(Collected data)
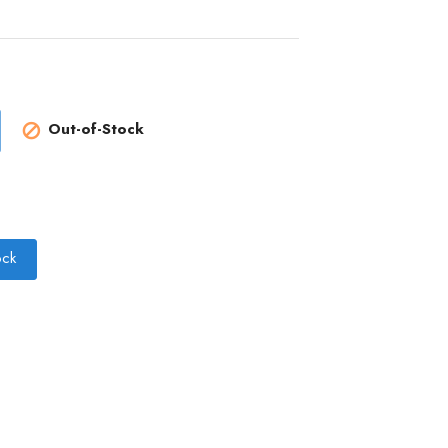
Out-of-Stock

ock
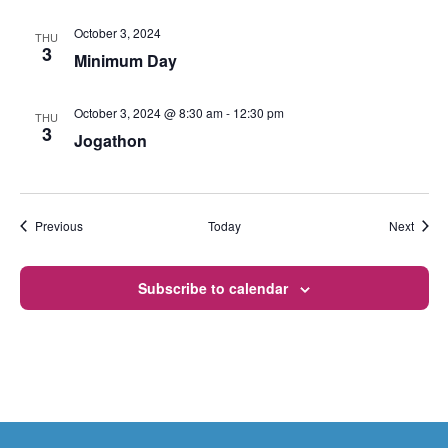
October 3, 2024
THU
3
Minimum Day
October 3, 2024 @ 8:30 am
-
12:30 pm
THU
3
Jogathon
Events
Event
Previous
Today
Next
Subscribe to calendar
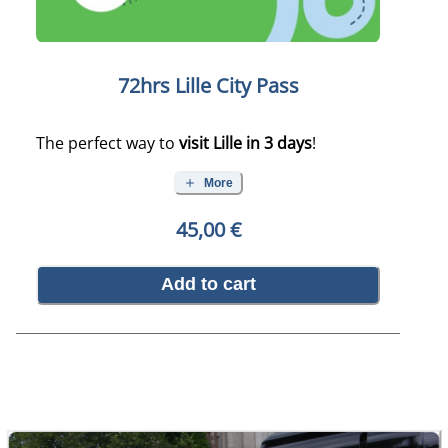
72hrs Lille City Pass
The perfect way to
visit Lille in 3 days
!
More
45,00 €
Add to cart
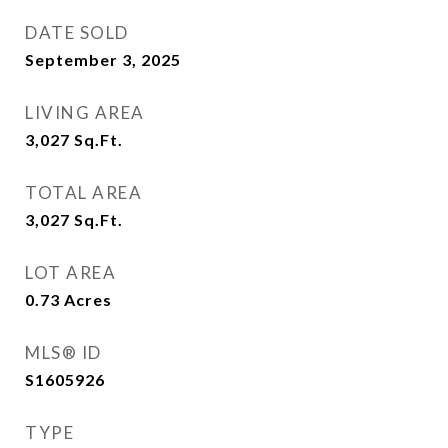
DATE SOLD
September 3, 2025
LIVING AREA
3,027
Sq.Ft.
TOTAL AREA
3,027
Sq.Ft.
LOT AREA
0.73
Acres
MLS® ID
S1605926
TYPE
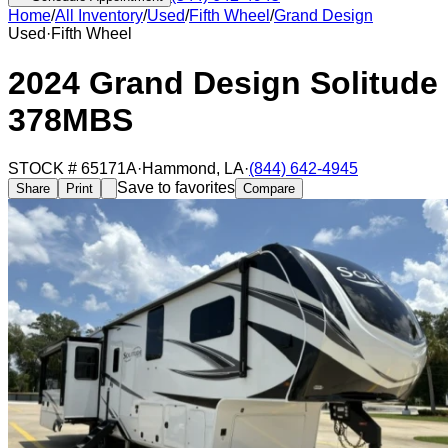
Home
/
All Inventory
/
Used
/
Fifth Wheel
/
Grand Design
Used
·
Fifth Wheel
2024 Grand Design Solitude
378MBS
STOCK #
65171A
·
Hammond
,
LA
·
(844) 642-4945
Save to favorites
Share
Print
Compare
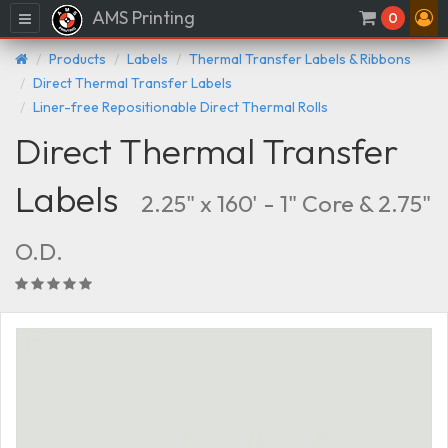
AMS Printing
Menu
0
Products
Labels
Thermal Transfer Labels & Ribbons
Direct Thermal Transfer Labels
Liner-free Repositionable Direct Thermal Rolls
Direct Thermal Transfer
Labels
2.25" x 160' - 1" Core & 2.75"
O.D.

#### Problem to work on
Starting at the line that contains "AMS Printing", print every line through the last one of the records, exactly and with nothing else.

#### Exercise response
AMS Printing
Menu
0
Products
Labels
Thermal Transfer Labels & Ribbons
Direct Thermal Transfer Labels
Liner-free Repositionable Direct Thermal Rolls
Direct Thermal Transfer
Labels
2.25" x 160' - 1" Core & 2.75"
O.D.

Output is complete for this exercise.